- _Required action_: Within this material, find every line where the string "LMAs" appears, and copy it out.

- _Data supplied_:
━━━━━━

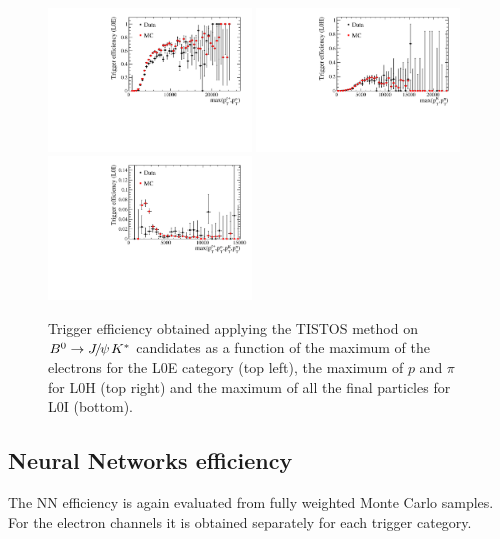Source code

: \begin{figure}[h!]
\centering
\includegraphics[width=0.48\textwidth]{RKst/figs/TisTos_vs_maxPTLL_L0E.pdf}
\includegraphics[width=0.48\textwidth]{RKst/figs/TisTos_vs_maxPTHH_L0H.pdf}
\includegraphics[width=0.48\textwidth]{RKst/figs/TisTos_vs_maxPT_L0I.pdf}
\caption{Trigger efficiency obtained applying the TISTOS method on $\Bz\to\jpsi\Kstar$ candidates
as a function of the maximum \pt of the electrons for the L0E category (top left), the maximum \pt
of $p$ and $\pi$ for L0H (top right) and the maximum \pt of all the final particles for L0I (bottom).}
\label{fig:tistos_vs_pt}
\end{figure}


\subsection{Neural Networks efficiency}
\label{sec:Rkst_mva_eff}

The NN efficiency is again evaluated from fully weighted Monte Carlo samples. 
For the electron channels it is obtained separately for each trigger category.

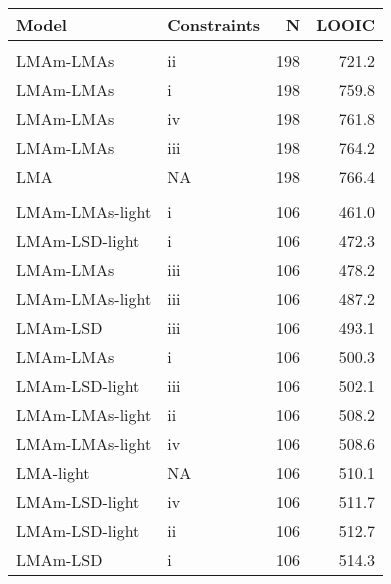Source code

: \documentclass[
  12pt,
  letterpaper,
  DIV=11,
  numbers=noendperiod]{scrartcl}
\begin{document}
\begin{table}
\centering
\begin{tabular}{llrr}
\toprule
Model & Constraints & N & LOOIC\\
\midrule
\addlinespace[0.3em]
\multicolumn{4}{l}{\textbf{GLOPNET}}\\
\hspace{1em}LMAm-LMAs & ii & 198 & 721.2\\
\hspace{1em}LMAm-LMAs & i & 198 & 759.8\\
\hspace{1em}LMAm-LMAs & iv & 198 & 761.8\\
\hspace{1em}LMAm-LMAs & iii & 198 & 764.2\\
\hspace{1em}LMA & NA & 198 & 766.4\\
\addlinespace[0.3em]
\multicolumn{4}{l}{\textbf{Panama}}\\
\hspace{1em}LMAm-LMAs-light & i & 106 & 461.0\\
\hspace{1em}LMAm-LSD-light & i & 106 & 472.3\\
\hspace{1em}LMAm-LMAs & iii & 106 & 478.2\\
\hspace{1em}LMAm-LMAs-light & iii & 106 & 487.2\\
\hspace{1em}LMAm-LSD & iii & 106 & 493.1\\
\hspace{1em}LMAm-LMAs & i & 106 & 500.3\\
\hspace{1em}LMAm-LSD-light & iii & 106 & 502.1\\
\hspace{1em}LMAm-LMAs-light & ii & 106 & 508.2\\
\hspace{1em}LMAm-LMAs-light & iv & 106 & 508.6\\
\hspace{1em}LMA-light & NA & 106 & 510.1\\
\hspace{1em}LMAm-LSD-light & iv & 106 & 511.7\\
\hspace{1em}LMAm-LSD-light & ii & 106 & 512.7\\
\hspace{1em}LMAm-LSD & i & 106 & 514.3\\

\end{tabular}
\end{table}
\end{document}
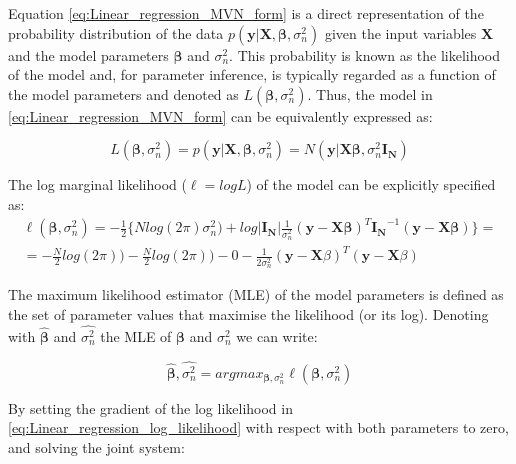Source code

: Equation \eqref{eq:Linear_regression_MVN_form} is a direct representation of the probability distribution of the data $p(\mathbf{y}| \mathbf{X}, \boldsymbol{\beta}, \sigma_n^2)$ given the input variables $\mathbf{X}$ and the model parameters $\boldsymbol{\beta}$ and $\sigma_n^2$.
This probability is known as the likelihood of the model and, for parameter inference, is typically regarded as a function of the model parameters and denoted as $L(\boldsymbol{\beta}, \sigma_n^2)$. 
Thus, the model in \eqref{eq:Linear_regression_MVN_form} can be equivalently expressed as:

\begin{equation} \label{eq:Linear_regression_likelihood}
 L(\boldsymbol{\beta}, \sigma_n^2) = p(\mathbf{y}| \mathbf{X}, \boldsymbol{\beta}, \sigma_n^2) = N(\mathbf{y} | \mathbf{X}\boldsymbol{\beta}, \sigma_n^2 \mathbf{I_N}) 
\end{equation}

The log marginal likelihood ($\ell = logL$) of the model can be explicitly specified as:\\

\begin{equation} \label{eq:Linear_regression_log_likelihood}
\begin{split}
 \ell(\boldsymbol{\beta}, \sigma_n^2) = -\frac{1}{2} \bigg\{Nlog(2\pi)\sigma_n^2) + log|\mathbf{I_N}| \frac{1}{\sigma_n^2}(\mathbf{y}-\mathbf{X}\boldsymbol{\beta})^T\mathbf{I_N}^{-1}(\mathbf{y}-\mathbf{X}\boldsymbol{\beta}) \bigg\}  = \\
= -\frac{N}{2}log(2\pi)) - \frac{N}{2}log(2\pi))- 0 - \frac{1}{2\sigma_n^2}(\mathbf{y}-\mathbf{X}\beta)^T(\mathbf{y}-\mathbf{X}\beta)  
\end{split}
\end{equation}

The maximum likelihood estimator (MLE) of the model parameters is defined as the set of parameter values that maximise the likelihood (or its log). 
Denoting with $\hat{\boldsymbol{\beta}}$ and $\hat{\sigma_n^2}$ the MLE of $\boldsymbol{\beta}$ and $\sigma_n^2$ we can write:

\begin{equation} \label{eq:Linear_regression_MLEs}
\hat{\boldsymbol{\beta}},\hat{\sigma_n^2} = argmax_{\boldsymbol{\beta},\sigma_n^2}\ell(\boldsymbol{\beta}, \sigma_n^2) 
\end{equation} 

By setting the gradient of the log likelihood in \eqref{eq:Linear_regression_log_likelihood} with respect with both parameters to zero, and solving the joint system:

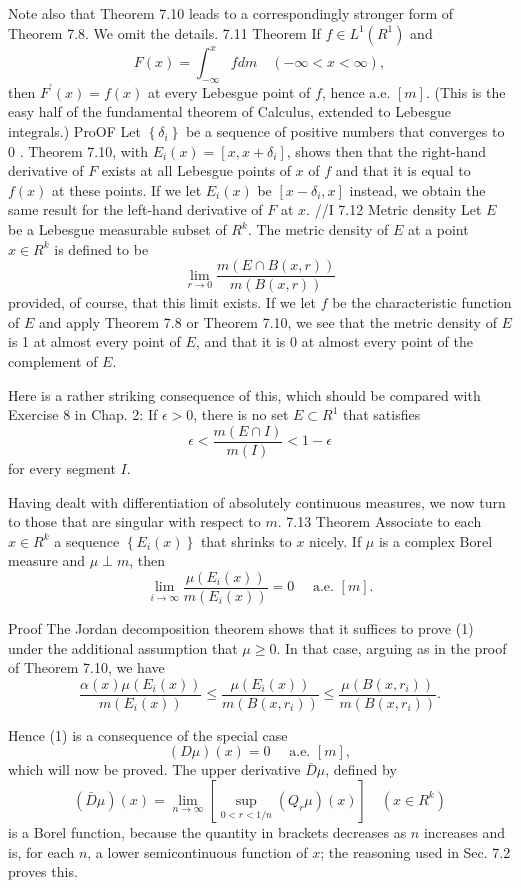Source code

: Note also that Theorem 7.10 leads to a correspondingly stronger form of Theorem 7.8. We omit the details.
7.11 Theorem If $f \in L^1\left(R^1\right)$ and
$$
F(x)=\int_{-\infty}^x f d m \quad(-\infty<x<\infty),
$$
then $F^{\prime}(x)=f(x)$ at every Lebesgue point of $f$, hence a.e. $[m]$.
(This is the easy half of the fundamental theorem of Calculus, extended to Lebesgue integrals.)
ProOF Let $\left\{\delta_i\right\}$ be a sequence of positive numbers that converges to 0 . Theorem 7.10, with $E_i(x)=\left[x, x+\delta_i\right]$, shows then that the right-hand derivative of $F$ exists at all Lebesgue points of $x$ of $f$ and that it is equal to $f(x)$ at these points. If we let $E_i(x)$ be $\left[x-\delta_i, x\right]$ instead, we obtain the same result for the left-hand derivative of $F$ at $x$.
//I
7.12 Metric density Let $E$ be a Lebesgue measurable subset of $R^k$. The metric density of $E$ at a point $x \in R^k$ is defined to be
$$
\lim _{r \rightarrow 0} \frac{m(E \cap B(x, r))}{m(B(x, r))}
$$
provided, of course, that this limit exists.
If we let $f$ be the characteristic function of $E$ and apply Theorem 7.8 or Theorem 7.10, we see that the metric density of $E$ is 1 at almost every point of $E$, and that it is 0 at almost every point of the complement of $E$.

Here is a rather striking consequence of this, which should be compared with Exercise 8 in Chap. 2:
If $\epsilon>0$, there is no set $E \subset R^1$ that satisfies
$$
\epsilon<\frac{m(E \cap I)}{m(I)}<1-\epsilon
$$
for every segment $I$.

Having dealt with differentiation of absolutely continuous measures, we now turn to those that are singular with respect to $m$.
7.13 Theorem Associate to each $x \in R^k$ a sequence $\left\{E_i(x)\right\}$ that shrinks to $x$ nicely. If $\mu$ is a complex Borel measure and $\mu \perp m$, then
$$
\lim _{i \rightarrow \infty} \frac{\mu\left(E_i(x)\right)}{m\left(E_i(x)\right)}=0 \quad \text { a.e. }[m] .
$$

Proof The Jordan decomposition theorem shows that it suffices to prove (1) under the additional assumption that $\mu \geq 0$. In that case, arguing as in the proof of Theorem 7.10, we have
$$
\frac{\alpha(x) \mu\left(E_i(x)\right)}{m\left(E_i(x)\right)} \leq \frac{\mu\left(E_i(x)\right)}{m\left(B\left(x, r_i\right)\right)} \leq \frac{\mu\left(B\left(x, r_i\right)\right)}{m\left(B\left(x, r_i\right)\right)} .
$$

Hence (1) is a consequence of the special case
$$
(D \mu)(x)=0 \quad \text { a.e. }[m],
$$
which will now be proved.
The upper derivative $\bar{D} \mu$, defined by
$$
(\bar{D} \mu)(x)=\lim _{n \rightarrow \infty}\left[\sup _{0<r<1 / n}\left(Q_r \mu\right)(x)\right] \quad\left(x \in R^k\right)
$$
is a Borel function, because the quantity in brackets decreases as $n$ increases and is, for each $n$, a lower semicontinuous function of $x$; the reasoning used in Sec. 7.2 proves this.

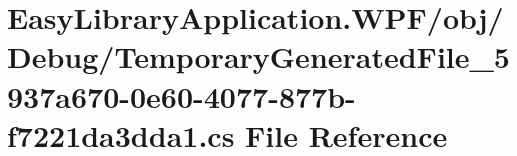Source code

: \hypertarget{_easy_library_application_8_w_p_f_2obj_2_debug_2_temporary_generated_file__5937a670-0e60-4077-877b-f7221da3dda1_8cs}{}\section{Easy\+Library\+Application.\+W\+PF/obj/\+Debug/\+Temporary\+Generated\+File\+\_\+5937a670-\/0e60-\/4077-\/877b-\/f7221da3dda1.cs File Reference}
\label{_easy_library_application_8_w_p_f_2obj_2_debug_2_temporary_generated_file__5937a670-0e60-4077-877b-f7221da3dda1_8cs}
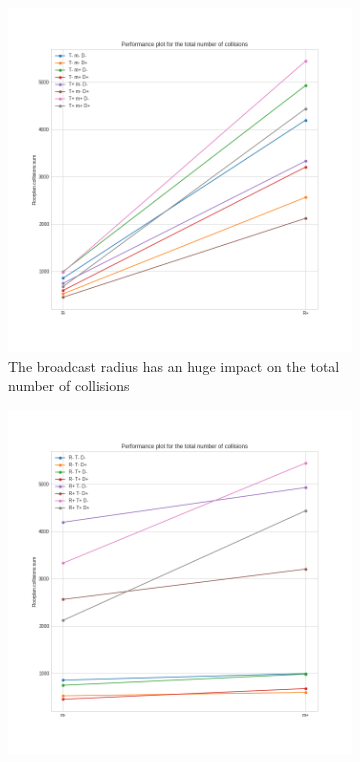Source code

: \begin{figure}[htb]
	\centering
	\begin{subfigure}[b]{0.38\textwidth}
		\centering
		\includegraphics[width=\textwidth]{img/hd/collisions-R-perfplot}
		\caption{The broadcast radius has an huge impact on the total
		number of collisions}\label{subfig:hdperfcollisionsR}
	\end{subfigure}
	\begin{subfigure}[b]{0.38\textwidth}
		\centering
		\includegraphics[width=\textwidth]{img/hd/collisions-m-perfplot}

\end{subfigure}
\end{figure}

━━━━━━

- _Written reply_:
\hspace{1em}LMAm-LMAs & ii & 198 & 721.2\\
\hspace{1em}LMAm-LMAs & i & 198 & 759.8\\
\hspace{1em}LMAm-LMAs & iv & 198 & 761.8\\
\hspace{1em}LMAm-LMAs & iii & 198 & 764.2\\
\hspace{1em}LMAm-LMAs-light & i & 106 & 461.0\\
\hspace{1em}LMAm-LMAs & iii & 106 & 478.2\\
\hspace{1em}LMAm-LMAs-light & iii & 106 & 487.2\\
\hspace{1em}LMAm-LMAs & i & 106 & 500.3\\
\hspace{1em}LMAm-LMAs-light & ii & 106 & 508.2\\
\hspace{1em}LMAm-LMAs-light & iv & 106 & 508.6\\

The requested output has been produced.